I have been hiking since childhood. Growing up, my parents took the family on regular camping trips into Central California’s breathtaking Sierra Nevada Mountains. I went on my first solo overnight backpacking trip in Yosemite National Park when I was 23. Getting cold, I drove back home shortly after nightfall. From a motley caboodle of hand-me-downs and Wal-Mart knickknacks, my gear evolved over the years to include more professional brands and usages. I did not love every trip at first. I was often uncomfortable and afraid. Aren’t there dangerous animals? What if I get lost? Why didn’t I feel that rock under my tent until after I started to fall asleep!?

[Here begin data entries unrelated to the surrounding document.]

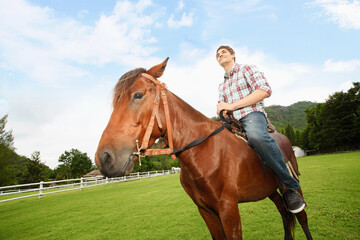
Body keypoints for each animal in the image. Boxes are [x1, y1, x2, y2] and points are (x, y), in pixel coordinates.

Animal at [95, 58, 312, 240]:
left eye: (137, 95)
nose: (104, 158)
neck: (205, 153)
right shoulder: (206, 210)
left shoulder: (228, 209)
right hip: (271, 190)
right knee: (283, 212)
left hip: (293, 185)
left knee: (301, 217)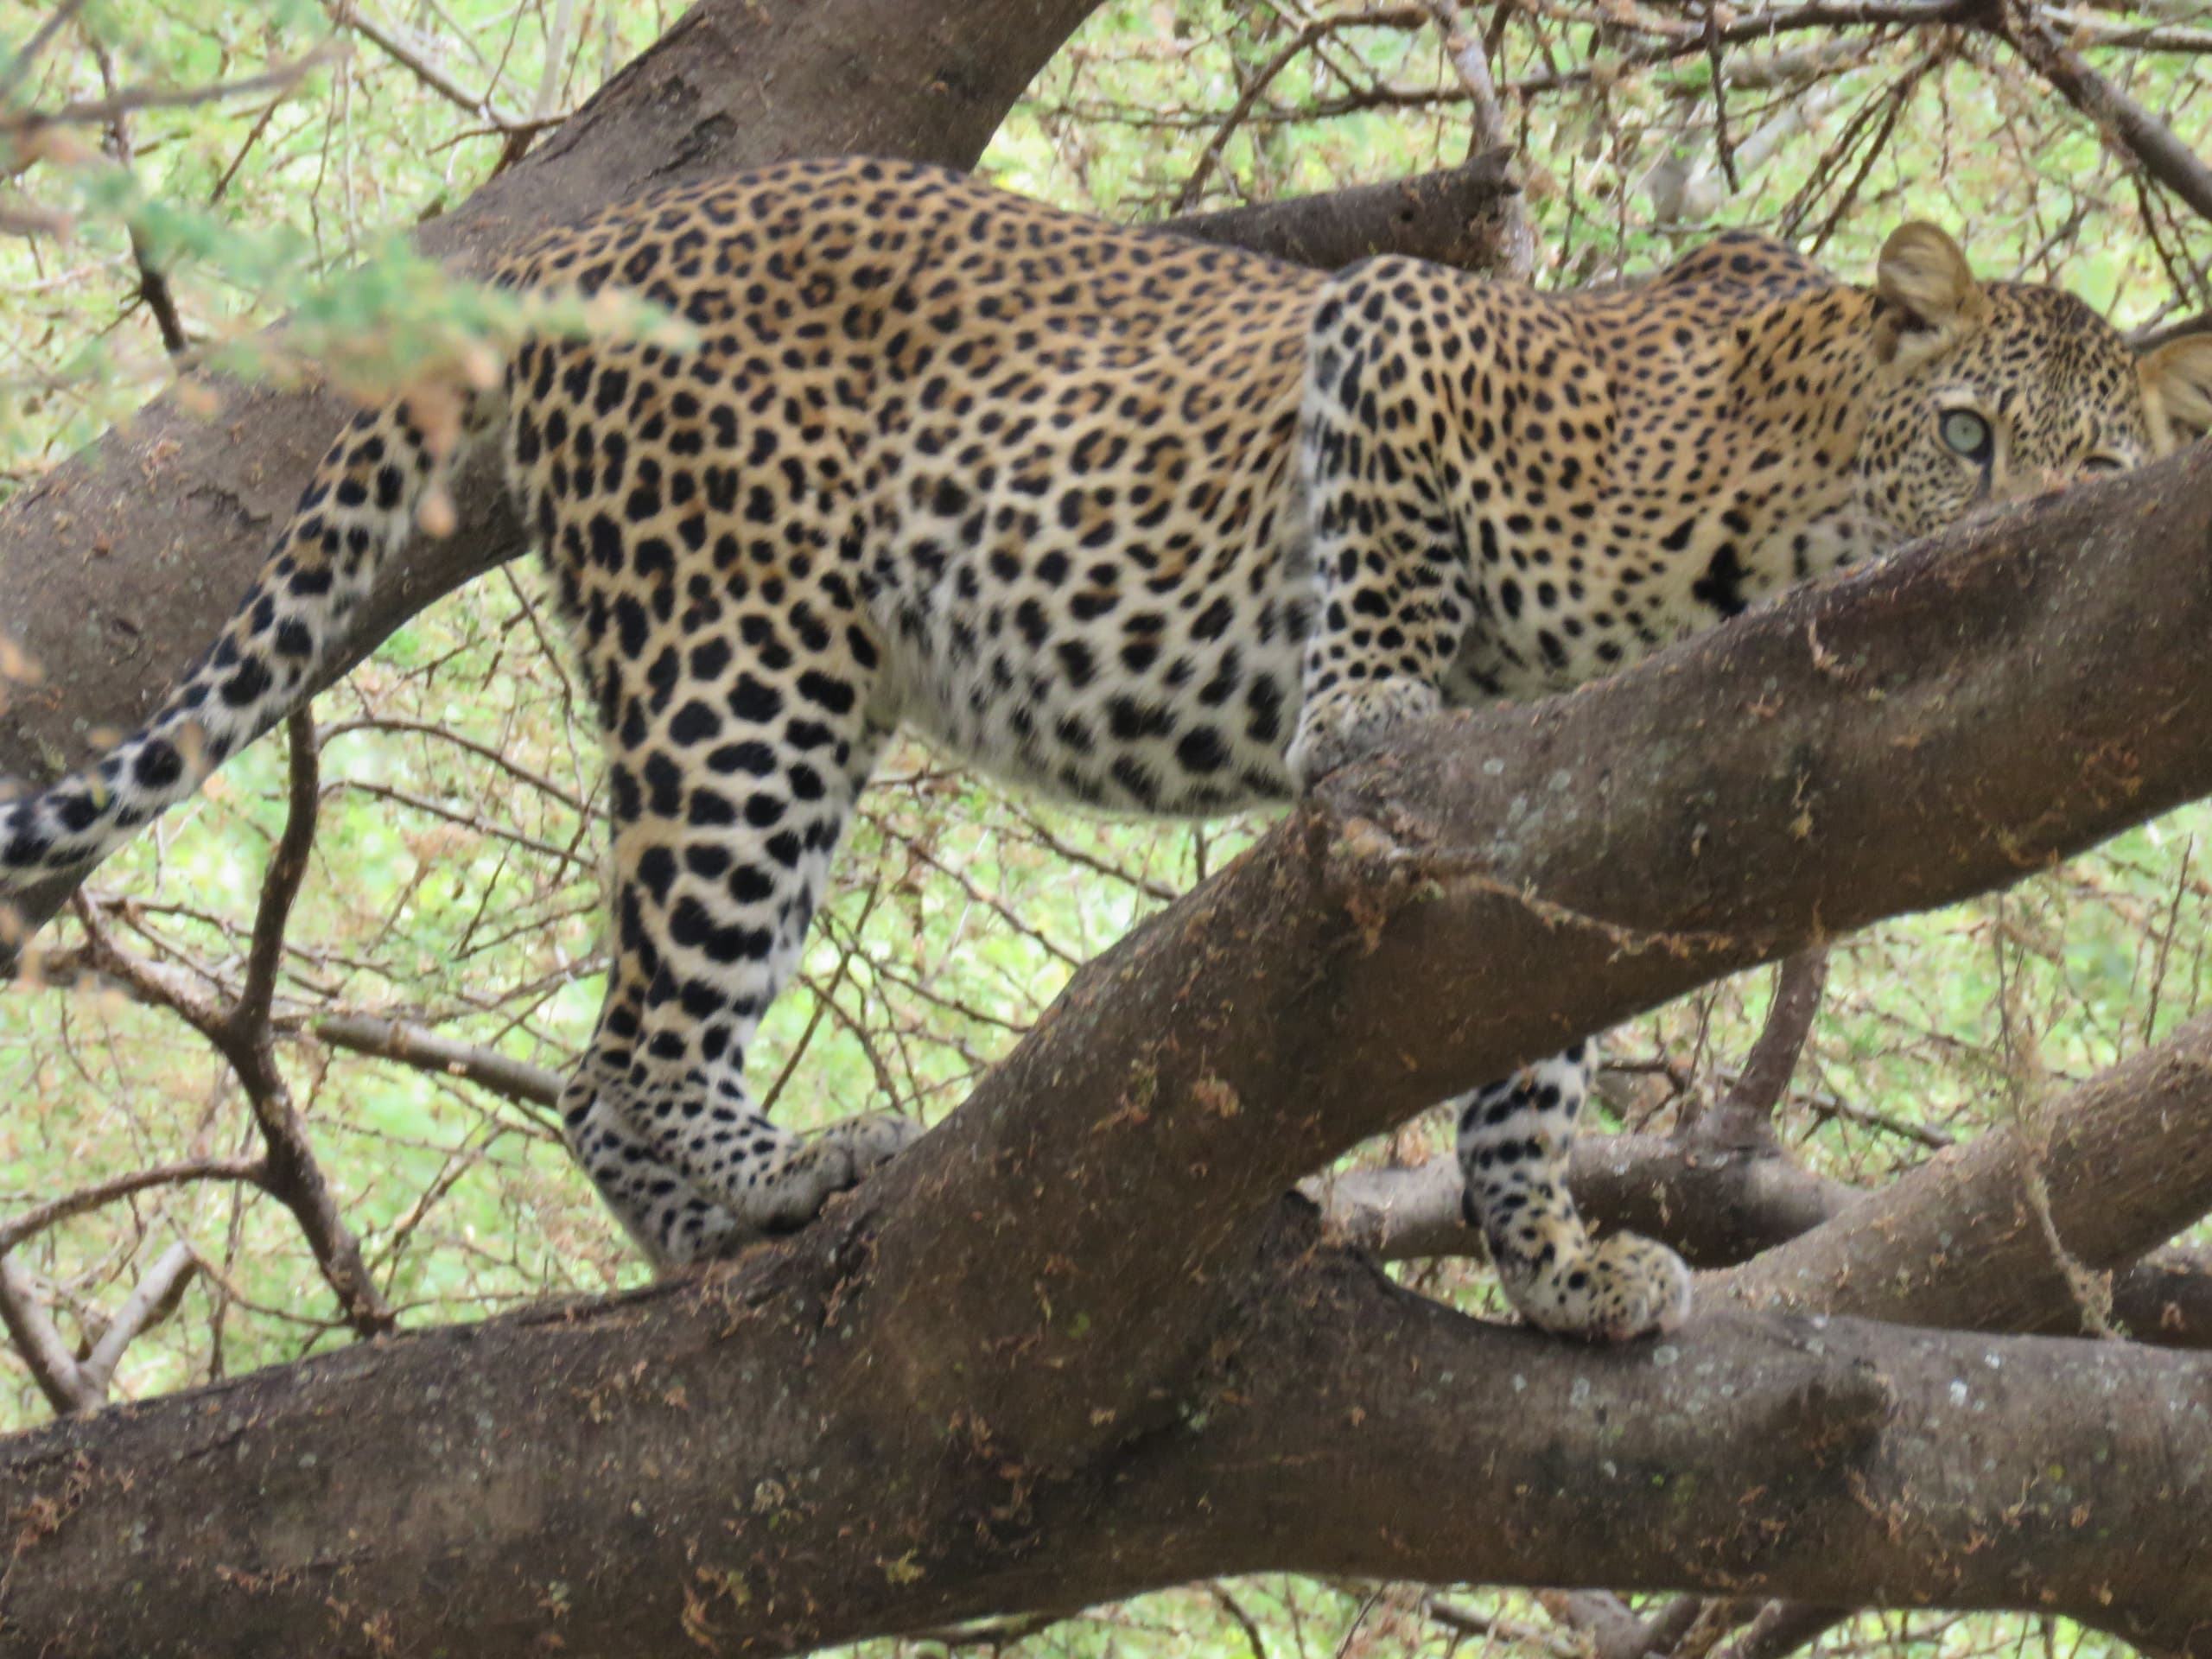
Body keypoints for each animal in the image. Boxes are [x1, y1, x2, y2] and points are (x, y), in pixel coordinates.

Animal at [6, 156, 2210, 1342]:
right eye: (1966, 439)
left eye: (2103, 471)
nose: (2026, 527)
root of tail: (632, 224)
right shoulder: (1395, 331)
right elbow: (1373, 551)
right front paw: (1361, 707)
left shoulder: (1583, 807)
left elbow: (1522, 1053)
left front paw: (1551, 1265)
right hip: (739, 662)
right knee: (621, 1052)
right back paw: (768, 1188)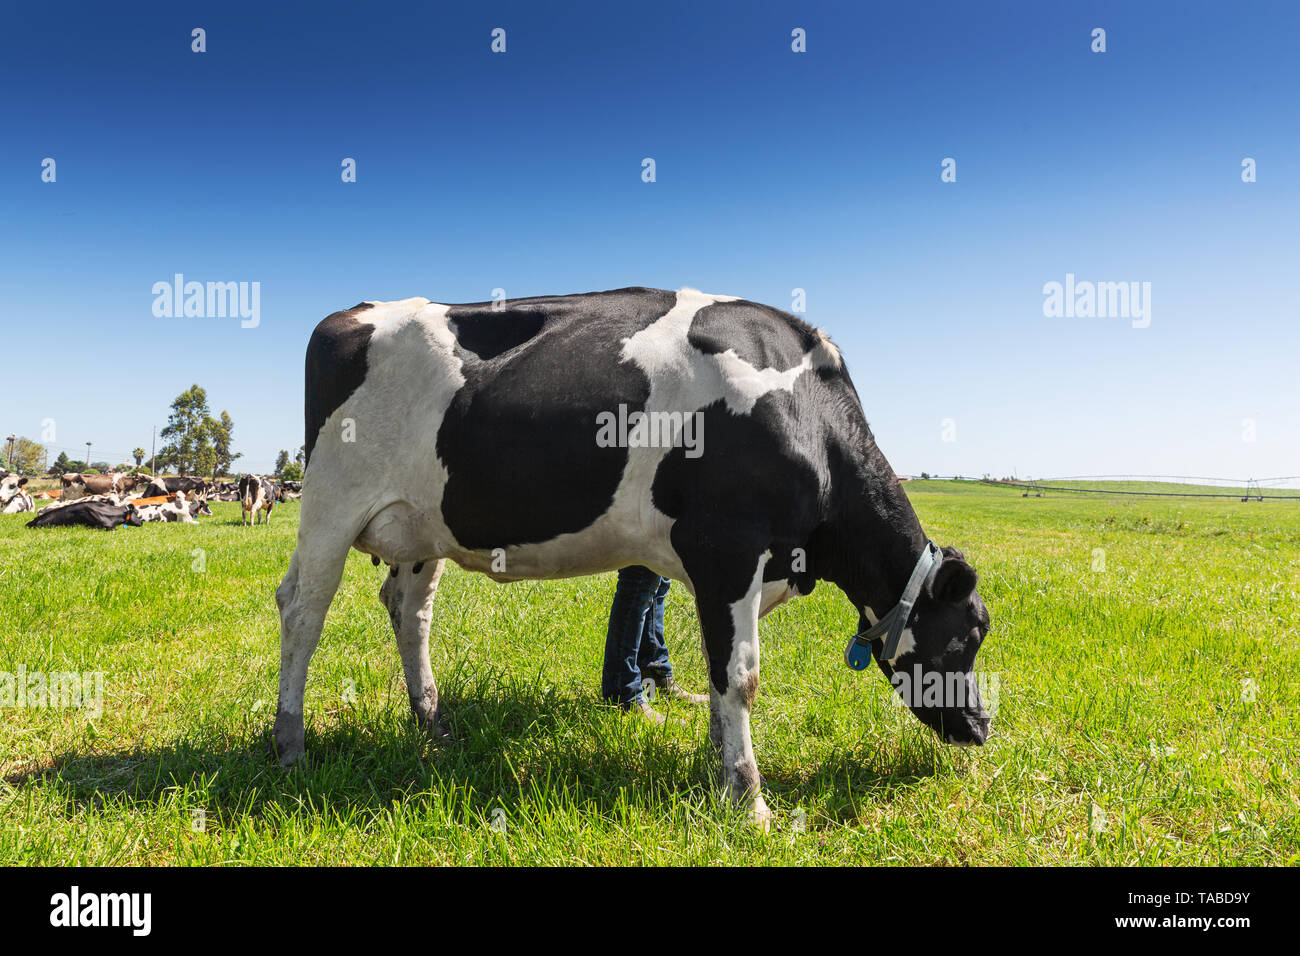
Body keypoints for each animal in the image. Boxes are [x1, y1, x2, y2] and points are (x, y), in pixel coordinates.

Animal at [273, 288, 993, 825]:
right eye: (969, 635)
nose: (983, 726)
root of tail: (350, 313)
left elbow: (719, 672)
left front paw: (718, 764)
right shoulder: (726, 547)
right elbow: (742, 676)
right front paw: (749, 799)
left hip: (423, 527)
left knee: (409, 610)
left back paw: (435, 727)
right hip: (331, 504)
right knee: (302, 610)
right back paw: (290, 744)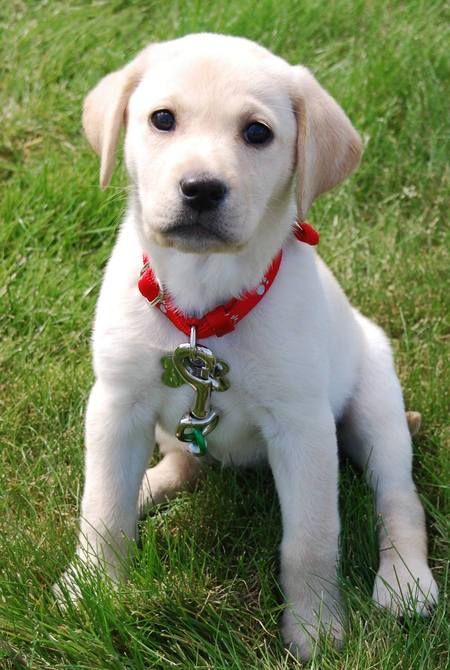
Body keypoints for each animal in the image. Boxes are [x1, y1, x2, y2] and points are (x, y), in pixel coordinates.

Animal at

An unwilling pose snapshot somewhere on the John Muir Trail

Tired, unbathed and a bit hunchbacked . . . somewhere on the John Muir Trail

I am now a seasoned backpacker and hiker. I usually go on two large trips (5+ days) and many smaller trips each year. Sometimes I take my dad or a buddy, but I frequently go alone. I do not take a GPS device or any other electronics. A handy compass and topographic map are ample navigation aids and offer a welcome respite from technology. Everything I have learned about commonsense hiking and backpacking I have learned by doing. It’s not rocket science . . . it’s really just walking on a designated path for a predetermined distance. Easy as pie.

Until recently, weekends were spent exploring the mountains and deserts near my native San Diego. I now live in Provo (Utah) with my wife, eager as ever to explore the Far West’s innumerable special places. As much as possible, I thru hike life.